• Exercise prompt: Line by line, copy the entries exactly, excluding the pictures.

• Plain-text document sources:

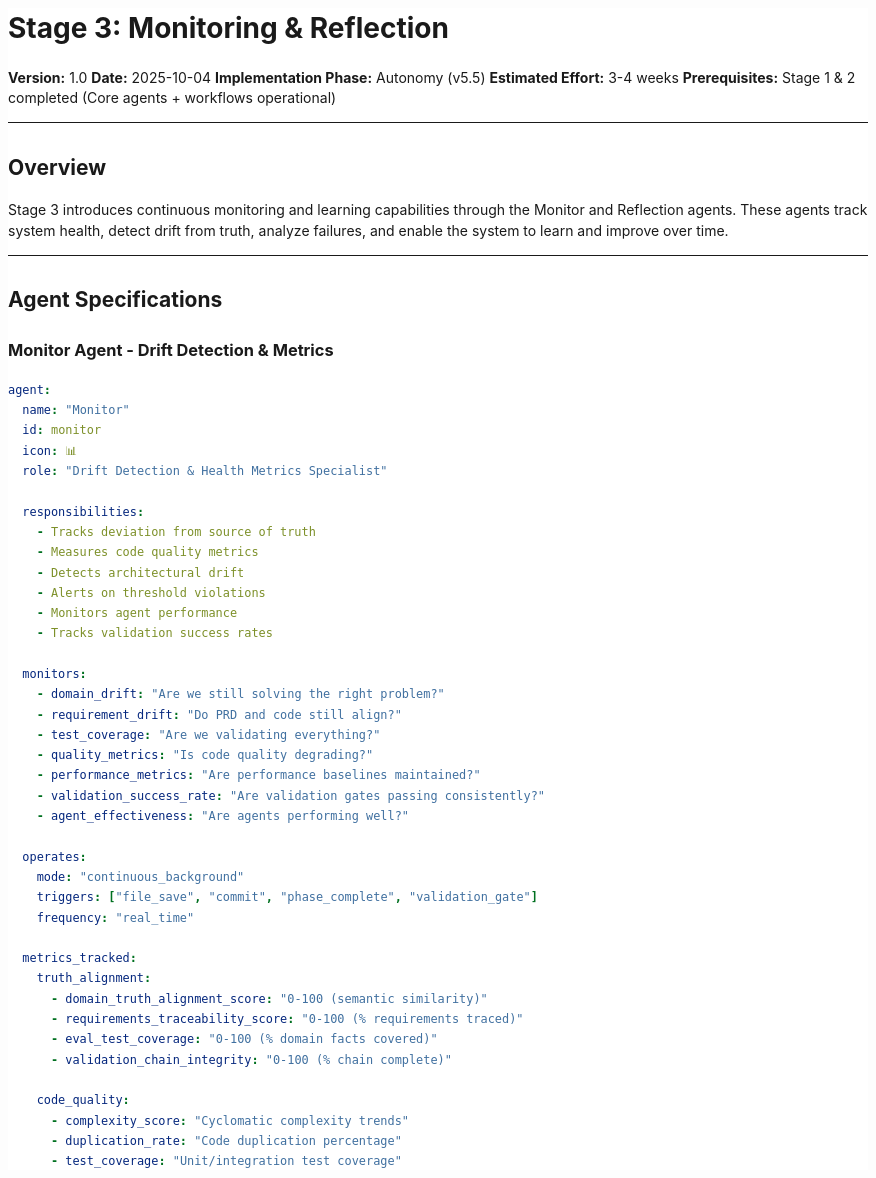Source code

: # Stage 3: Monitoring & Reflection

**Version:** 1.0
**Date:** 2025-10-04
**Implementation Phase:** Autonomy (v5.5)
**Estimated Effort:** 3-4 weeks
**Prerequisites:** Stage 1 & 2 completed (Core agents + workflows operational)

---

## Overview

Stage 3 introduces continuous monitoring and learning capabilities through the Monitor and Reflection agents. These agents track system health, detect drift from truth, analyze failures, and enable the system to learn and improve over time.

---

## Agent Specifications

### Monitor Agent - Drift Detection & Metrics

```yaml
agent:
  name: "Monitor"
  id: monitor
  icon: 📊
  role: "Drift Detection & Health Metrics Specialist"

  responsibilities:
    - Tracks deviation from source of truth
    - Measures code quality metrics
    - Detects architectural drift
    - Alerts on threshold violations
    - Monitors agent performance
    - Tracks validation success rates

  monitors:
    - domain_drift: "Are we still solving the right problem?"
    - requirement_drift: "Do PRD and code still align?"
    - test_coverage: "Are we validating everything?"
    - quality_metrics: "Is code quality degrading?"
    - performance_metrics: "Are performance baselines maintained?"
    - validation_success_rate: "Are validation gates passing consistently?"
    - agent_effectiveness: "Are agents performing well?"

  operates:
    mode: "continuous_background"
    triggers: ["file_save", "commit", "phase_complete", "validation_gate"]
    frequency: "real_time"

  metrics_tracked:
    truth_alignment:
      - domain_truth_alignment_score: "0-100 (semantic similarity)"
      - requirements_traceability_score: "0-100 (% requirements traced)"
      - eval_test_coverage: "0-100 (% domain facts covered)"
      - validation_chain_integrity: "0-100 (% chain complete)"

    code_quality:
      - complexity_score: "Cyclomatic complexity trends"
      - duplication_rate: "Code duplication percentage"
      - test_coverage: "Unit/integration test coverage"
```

• Written solution:
Source code

: # Stage 3: Monitoring & Reflection

**Version:** 1.0
**Date:** 2025-10-04
**Implementation Phase:** Autonomy (v5.5)
**Estimated Effort:** 3-4 weeks
**Prerequisites:** Stage 1 & 2 completed (Core agents + workflows operational)

---

## Overview

Stage 3 introduces continuous monitoring and learning capabilities through the Monitor and Reflection agents. These agents track system health, detect drift from truth, analyze failures, and enable the system to learn and improve over time.

---

## Agent Specifications

### Monitor Agent - Drift Detection & Metrics

```yaml
agent:
  name: "Monitor"
  id: monitor
  icon: 📊
  role: "Drift Detection & Health Metrics Specialist"

  responsibilities:
    - Tracks deviation from source of truth
    - Measures code quality metrics
    - Detects architectural drift
    - Alerts on threshold violations
    - Monitors agent performance
    - Tracks validation success rates

  monitors:
    - domain_drift: "Are we still solving the right problem?"
    - requirement_drift: "Do PRD and code still align?"
    - test_coverage: "Are we validating everything?"
    - quality_metrics: "Is code quality degrading?"
    - performance_metrics: "Are performance baselines maintained?"
    - validation_success_rate: "Are validation gates passing consistently?"
    - agent_effectiveness: "Are agents performing well?"

  operates:
    mode: "continuous_background"
    triggers: ["file_save", "commit", "phase_complete", "validation_gate"]
    frequency: "real_time"

  metrics_tracked:
    truth_alignment:
      - domain_truth_alignment_score: "0-100 (semantic similarity)"
      - requirements_traceability_score: "0-100 (% requirements traced)"
      - eval_test_coverage: "0-100 (% domain facts covered)"
      - validation_chain_integrity: "0-100 (% chain complete)"

    code_quality:
      - complexity_score: "Cyclomatic complexity trends"
      - duplication_rate: "Code duplication percentage"
      - test_coverage: "Unit/integration test coverage"
```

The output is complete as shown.